La federazione di Confindustria – Sistema Gioco Italia, non è una realtà passive, e in attesa che si attui l’agognata svolta propone e mette in campo ciò che è nelle rispettive possibilità.
Codici di autoregolamentazione pubblicitaria, informazione responsabile nel punto e per il punto, sensibilizzazione verso la legalità, formazione specifica del personale nei locali dove il gioco è attività prevalente, sono tutte importanti iniziative, al pari del quotidiano dialogo che si cerca di instaurare con quelle Amministrazioni Comunali che mirano a tutelare la compatibilità tra iniziativa economica e interesse pubblico.
A ciò si aggiunge che ogni appello alla collaborazione che viene rivoltoci dalle Organizzazioni dedite all’assistenza dei giocatori problematici è puntualmente raccolto, purché “coinvolgente”, ovvero concretizzante un “fare insieme”, che dia pubblicamente atto che non esiste conflitto di interesse tra imprenditore di gioco e operatore del sociale.  

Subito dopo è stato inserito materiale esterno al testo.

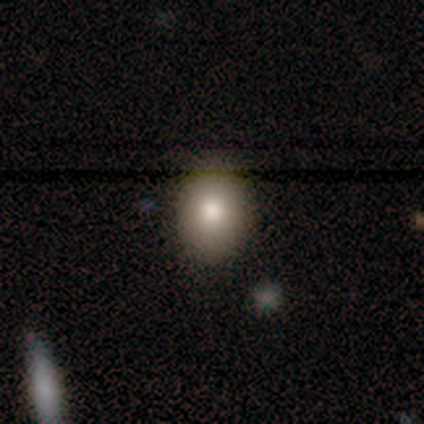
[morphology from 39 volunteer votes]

Concludo ringraziando per l’opportunità di dialogo e riflessione concessa alla rappresentanza imprenditoriale del gioco lecito, rinnovando a tutte le realtà oggi presenti, l’invito ad accettare la sfida della modernità, e del varo del nuovo modello di sviluppo per il gioco lecito.  Mi permetto di sottolineare un ringraziamento particolare nei confronti dell’associazione  Primo consumo, nei cui confronti esprimo il sincero auspicio di poter avviare quanto prima una intensificazione di confronto e di progettualità, e con la quale vorrei trovarmi qui, tra un anno, a illustrare alla società civile i passi avanti compiuti sul tema oggi in discussione, grazie ai progetti realizzati “insieme”.